#### Dataset records:
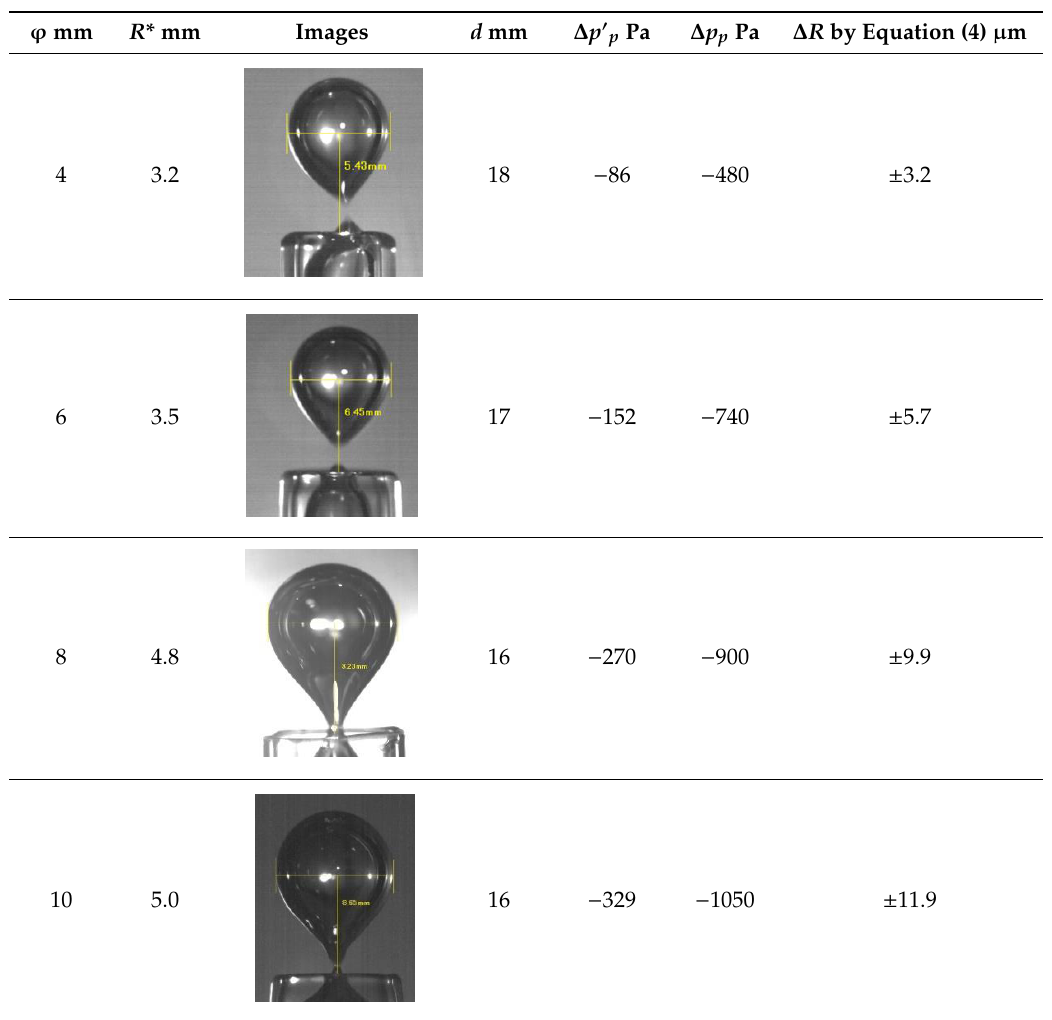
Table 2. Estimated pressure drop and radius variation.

--

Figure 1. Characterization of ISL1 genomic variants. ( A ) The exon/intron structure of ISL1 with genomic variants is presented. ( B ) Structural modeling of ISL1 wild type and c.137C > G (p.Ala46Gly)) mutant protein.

---

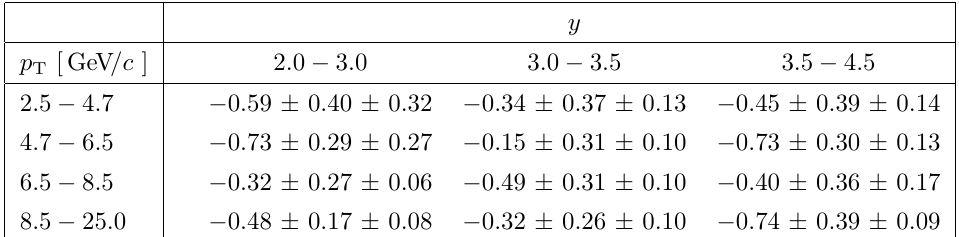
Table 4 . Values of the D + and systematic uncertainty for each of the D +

#### What is required:
Search the listing for "Table" and copy each line holding it.

#### Your solution:
Table 2. Estimated pressure drop and radius variation.
Table 4 . Values of the D + and systematic uncertainty for each of the D +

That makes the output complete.